Dataset Card for ICDAR2019-cTDaR-TRACKB

This dataset is a resized version of the original cndplab-founder/ICDAR2019_cTDaR, merged with with its supplement cndplab-founder/ICDAR2019_cTDaR_dataset_supplement.

You can easily and quickly load it:

dataset = load_dataset("dvgodoy/ICDAR2019_cTDaR_TRACKB_resized")
DatasetDict({
    train: Dataset({
        features: ['image', 'width', 'height', 'category', 'label', 'bboxes_table', 'bboxes_cell'],
        num_rows: 1200
    })
    test: Dataset({
        features: ['image', 'width', 'height', 'category', 'label', 'bboxes_table', 'bboxes_cell'],
        num_rows: 390
    })
})

Table of Contents

Dataset Description

Dataset Summary

From the original ICDAR2019 cTDaR dataset page:

The dataset consists of modern documents and archival ones with various formats, including document images and born-digital formats such as PDF. The annotated contents contain the table entities and cell entities in a document, while we do not deal with nested tables.

This "resized" version contains all the images from "Track B" (table recognition) resized so that the largest dimension (either width or height) is 1000px. The annotations were converted from XML to JSON and boxes are represented in Pascal VOC format (xmin, ymin, xmax, ymax).

For the modern dataset no training data is available for Track B.

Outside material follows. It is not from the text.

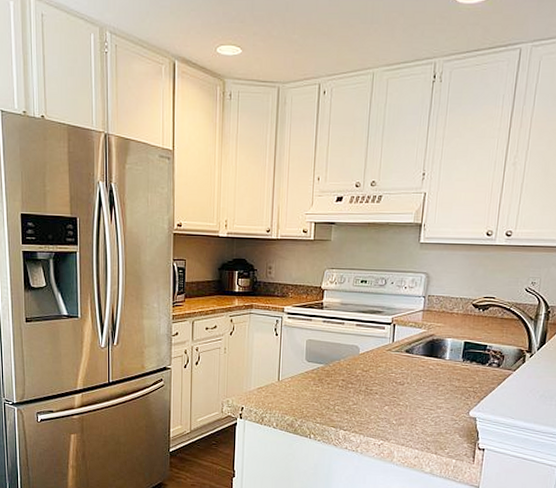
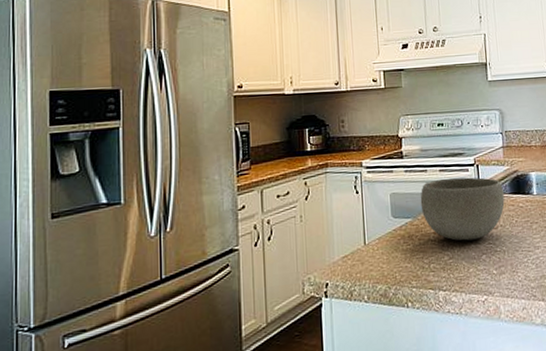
bowl: none [333,332,416,392] -> present [420,177,505,241]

The original dataset did not contain "modern" tables or annotations for "Track B", so the supplement dataset was merged into it, and its annotations converted accordingly.

Dataset Structure

Data Instances

A sample from the training set is provided below :

{
    'image': <PIL.JpegImagePlugin.JpegImageFile image mode=L size=1000x729>,
    'width': 1000,
    'height': 729,
    'category': 'historical',
    'label': 0,
    'bboxes_table': [[...]],
    'bboxes_cell': [[...]]
}

Data Fields

  • image: A PIL.Image.Image object containing a document.
  • width: image's width.
  • height: image's height.
  • category: class label.
  • label: an int classification label.
  • bboxes_table: list of box coordinates in (xmin, ymin, xmax, ymax) format (Pascal VOC).
  • bboxes_cell: list of lists of box coordinates in (xmin, ymin, xmax, ymax) format (Pascal VOC) - the outer list matches the length of the bboxes_table list, and each of its elements is a list of cells.
Class Label Mappings
{
  "0": "historical",
  "1": "modern"
}

Data Splits

train test
# of examples 1200 390

Additional Information

Licensing Information

This dataset is a resized and reorganized version of ICDAR2019 cTDaR from the ICDAR 2019 Competition on Table Detection and Recognition, merged with its supplement, which is licensed under BSD 2-Clause License.